Brian D. Ratty is a retired media executive and graduate of Brooks Institute of Photography. Ratty is the author of seven books, including “Tillamook Rock Lighthouse: History and Tales of Terrible Tilly.”

On Nov. 18, Ratty gave a talk to members of the North Coast Newcomers and Social Club book group at the Sweet Shop in Gearhart.

Ratty spoke about Terrible Tilly, sharing lighthouse stories for half-an-hour to a rapt audience. He recalled his grandfather who spent time at the lighthouse, describing what it was like to get to there and life on the rock. He vividly described what it must have been like during the violent winter storms when waves and ocean spray likely crashed in from the top, dousing the keepers with icy water and imperiling their very lives.

He spoke of the gravity-fed outhouse on the lighthouse site, and Franklin Delano Roosevelt’s decision to merge the lighthouse service with the Coast Guard in 1939.
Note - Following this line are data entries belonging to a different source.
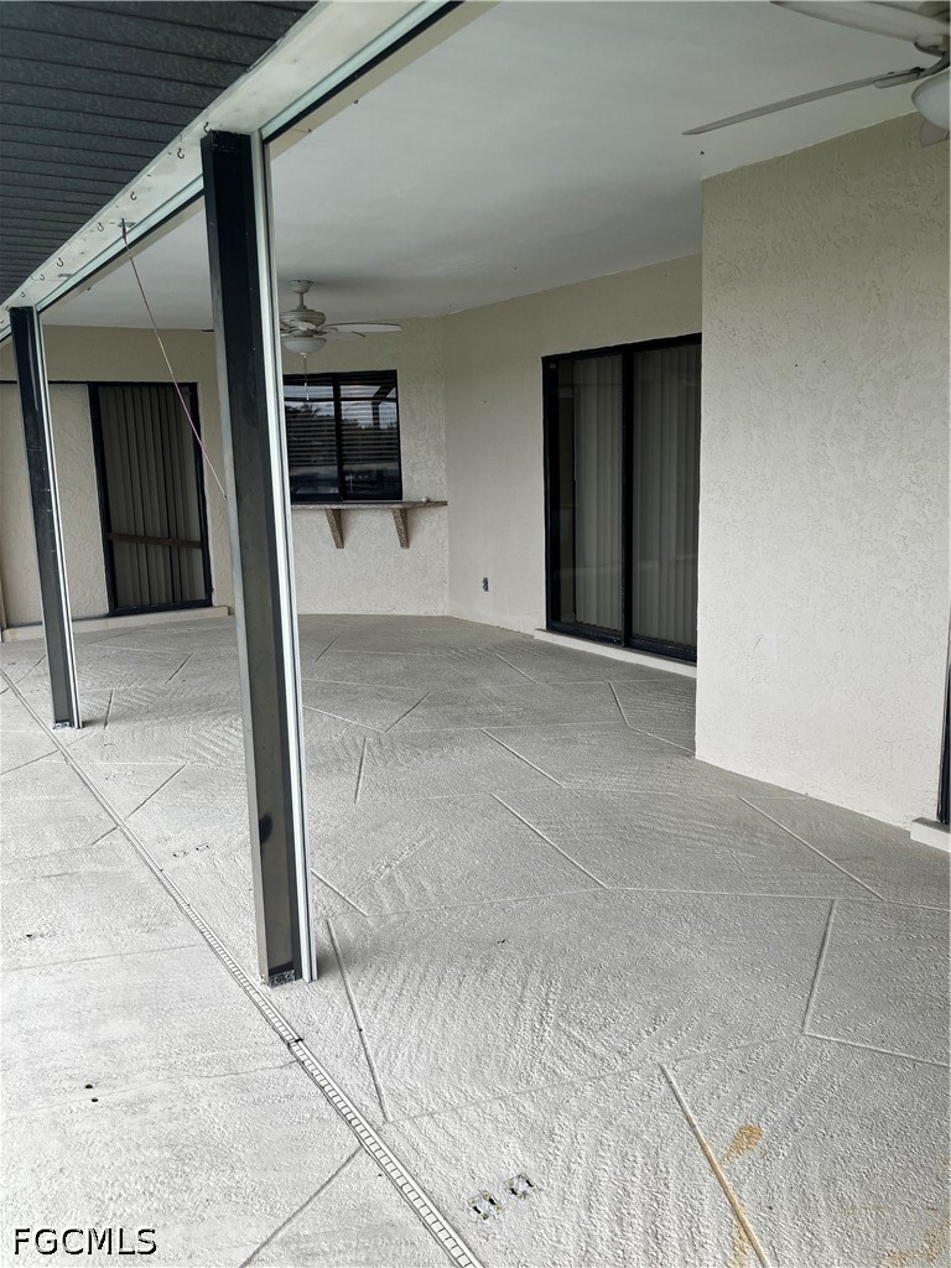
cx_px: 476
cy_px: 634
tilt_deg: -11.6
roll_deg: +2.5
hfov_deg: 49.7
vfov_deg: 63.4
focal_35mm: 28
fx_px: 1026
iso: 25
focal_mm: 3.99
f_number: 1.8
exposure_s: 1/184
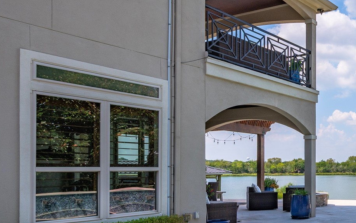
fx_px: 398
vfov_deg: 30.7
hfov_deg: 39.5
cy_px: 168
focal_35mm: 41
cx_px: 391
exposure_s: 1/250
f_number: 13
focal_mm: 17
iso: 125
“Not a popular decision with the Coast Guard at the time,” Ratty opined.

Decades ago, the federal government declared the site surplus, and it was sold, several times. Mimi Morrisette, a resident of Cannon Beach, is Terrible Tilly’s current owner. In 1980, she and a business partner, with the help of some investors, purchased the property, sight unseen. Morrisette’s plan was to turn the place into a columbarium to be called Eternity at Sea. Sadly, there were paperwork issues and vandals broke in. A few urns are said to have gone missing. According to a story published in the Astorian last January, Morrisette intends to restore the storm-battered lighthouse and revive the columbarium.

Although “Tillamook Rock Lighthouse” is a nonfiction work, as an author, Ratty said he’s partial to writing historical fiction featuring bold characters. He describes himself as a disciplined writer who writes new material in the mornings and revises in the afternoons. Once a chapter is completed, he hands it over to Tess, his wife, who gives him guidance, comments, and corrections.

Is the lighthouse haunted? someone from the book group wanted to know. This rumor is popular as sometimes it appears a light is shining from within.

Ratty declined to offer his opinion on that subject.

“I’m not a lighthouse expert,” he said, smiling.

He said what he most enjoyed about writing “Tillamook Rock Lighthouse” is that he employed not only his own voice, but voices of real people who had a genuine connection to the lighthouse. Terrible Tilly received its dread-filled nickname as a result of the shattering experiences of those keepers who lived and worked on the site during fearsome, pounding storms. Back in the day, once you were on the rock, there was no way off save by boat, and with no way to call for help, keepers had no choice except to ride the storms out. Some did pay the ultimate price — death — to keep the beacon burning.

These days, common murres and sea lions are the only known residents of the lighthouse.

“The sea lions have taken over,” Ratty said.